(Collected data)
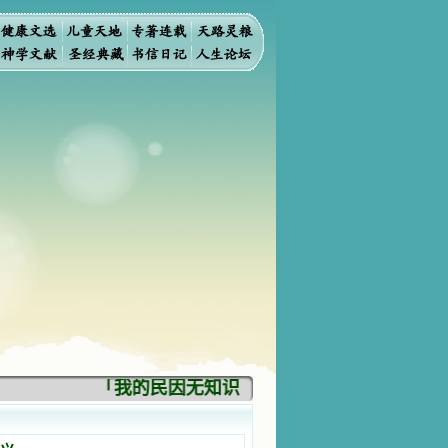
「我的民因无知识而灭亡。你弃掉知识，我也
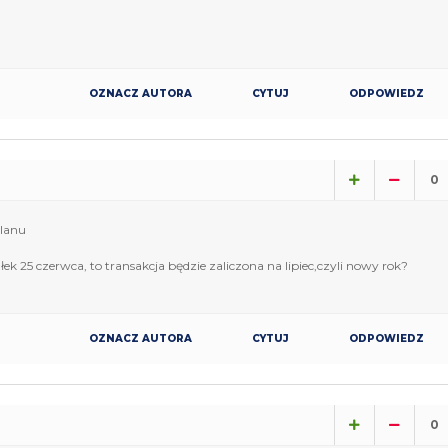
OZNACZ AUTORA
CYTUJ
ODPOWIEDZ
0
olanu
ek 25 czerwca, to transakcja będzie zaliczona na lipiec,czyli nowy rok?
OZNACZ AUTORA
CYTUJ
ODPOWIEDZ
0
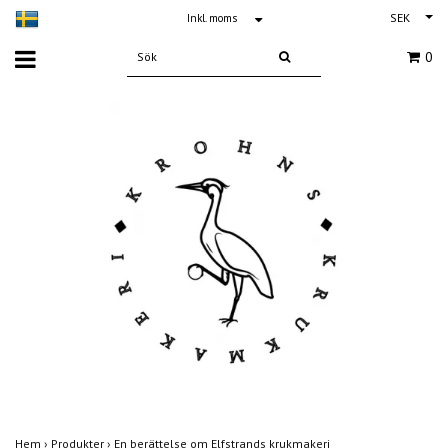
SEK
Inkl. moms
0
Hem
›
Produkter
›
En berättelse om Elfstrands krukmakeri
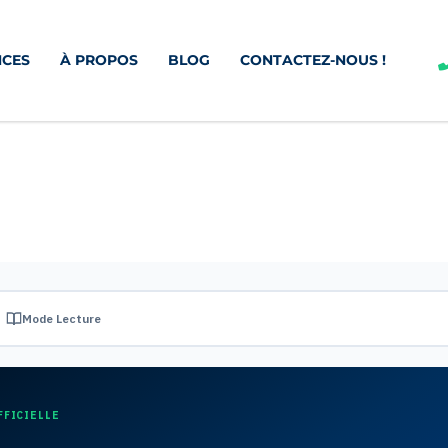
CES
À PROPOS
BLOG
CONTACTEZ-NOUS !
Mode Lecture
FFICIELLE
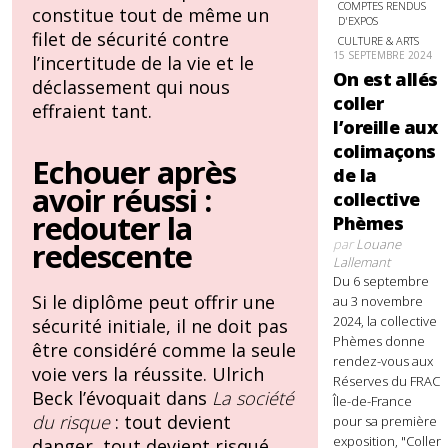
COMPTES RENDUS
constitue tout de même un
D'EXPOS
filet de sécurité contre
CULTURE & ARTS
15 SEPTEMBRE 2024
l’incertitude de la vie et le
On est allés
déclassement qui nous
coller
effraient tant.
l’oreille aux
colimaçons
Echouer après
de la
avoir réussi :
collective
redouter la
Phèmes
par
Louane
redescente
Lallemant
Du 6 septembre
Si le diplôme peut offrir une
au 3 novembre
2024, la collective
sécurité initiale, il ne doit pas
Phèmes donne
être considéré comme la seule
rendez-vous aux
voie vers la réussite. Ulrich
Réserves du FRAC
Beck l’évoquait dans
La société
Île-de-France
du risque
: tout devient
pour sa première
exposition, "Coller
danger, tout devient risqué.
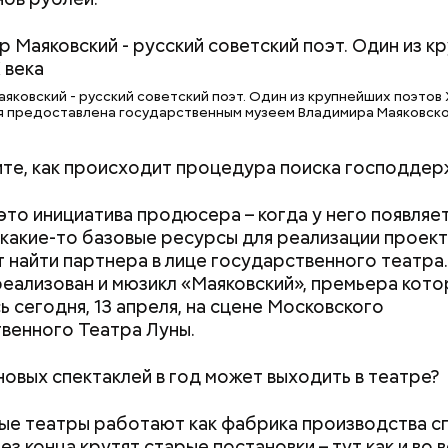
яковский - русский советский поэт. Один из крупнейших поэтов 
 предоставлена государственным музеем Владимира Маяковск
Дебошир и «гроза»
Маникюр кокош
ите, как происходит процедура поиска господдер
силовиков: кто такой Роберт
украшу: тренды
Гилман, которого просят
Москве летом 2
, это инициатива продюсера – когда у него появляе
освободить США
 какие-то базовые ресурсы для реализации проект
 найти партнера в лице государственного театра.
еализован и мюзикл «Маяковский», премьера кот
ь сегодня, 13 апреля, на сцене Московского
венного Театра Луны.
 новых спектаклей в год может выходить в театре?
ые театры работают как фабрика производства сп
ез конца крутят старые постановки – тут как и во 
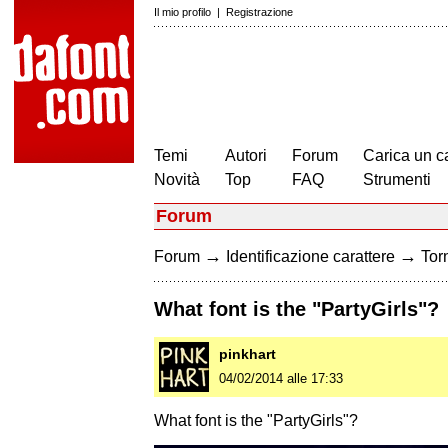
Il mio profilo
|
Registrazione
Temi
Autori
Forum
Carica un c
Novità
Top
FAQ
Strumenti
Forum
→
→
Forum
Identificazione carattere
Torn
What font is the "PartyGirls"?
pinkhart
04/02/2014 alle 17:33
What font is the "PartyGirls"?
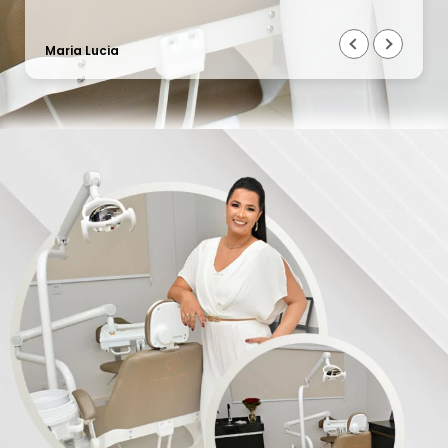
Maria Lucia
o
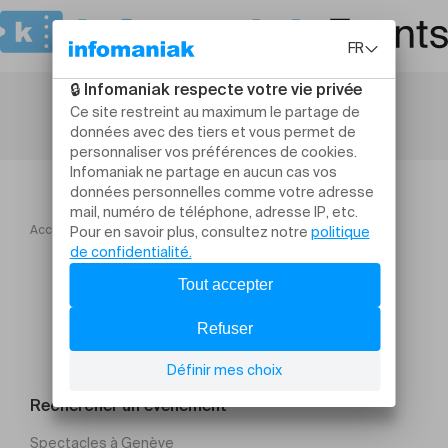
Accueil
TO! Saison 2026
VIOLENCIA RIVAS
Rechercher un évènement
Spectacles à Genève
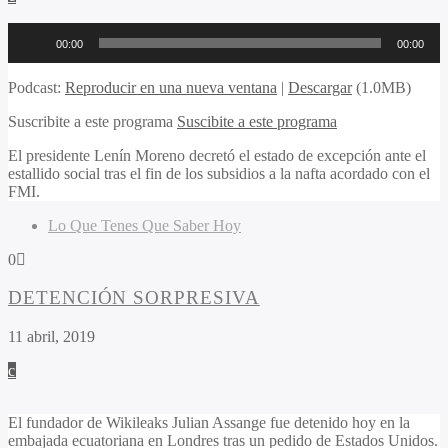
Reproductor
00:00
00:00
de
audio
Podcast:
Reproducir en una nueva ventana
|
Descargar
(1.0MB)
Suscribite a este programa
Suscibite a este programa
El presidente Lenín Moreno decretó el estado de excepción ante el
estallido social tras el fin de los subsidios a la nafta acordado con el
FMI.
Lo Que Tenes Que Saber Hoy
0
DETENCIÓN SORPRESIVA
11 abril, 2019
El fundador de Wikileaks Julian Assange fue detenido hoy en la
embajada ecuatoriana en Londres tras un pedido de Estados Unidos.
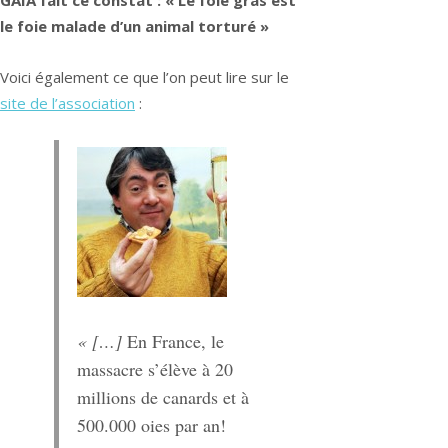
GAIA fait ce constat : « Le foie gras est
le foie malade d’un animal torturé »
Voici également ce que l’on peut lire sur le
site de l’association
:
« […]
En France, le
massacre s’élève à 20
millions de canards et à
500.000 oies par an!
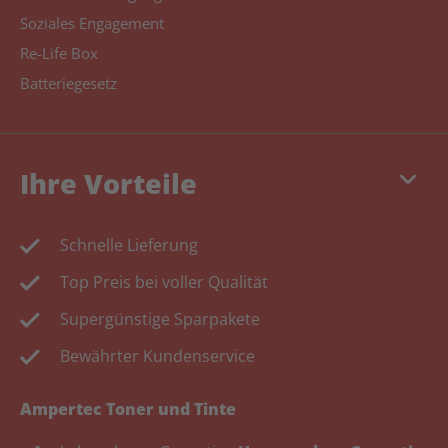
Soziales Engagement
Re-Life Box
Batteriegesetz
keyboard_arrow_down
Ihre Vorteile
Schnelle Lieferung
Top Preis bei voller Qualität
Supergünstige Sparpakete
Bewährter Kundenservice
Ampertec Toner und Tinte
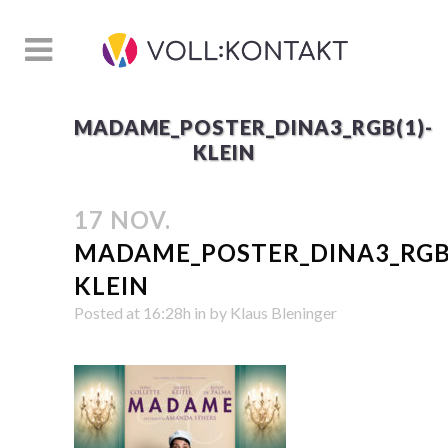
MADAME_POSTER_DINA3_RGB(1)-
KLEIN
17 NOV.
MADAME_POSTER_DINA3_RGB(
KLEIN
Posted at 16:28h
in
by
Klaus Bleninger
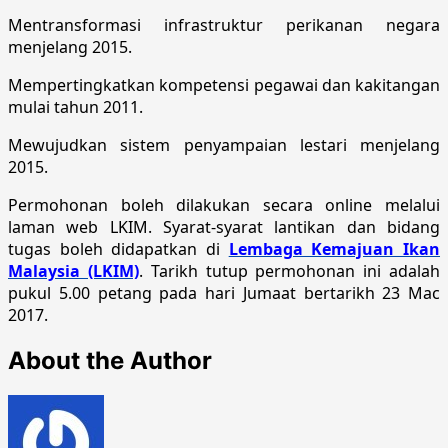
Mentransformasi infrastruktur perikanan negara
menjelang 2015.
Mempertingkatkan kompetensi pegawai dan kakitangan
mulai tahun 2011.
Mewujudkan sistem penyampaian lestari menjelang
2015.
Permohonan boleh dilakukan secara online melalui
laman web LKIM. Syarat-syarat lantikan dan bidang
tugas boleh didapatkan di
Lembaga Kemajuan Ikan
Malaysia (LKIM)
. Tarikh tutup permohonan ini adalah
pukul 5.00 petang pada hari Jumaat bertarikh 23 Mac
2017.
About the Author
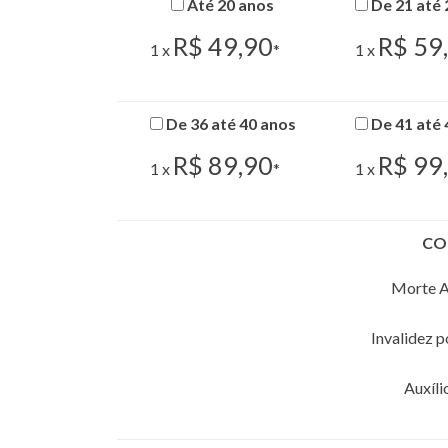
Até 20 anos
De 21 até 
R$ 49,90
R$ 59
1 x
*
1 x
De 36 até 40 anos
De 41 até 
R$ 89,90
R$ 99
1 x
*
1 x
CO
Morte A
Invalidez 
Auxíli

[Your assignment] Edit the listing starting at the line containing "GAIA fait ce" and ending at the line containing "Ampertec Toner und Tinte" by replacing "Kundenservice" with "Kundendienst", leaving everything else unchanged. Give only those lines, without the pictures.

[Solution to this task]
GAIA fait ce constat : « Le foie gras est
le foie malade d’un animal torturé »
Voici également ce que l’on peut lire sur le
site de l’association
:
« […]
En France, le
massacre s’élève à 20
millions de canards et à
500.000 oies par an!
Soziales Engagement
Re-Life Box
Batteriegesetz
keyboard_arrow_down
Ihre Vorteile
Schnelle Lieferung
Top Preis bei voller Qualität
Supergünstige Sparpakete
Bewährter Kundendienst
Ampertec Toner und Tinte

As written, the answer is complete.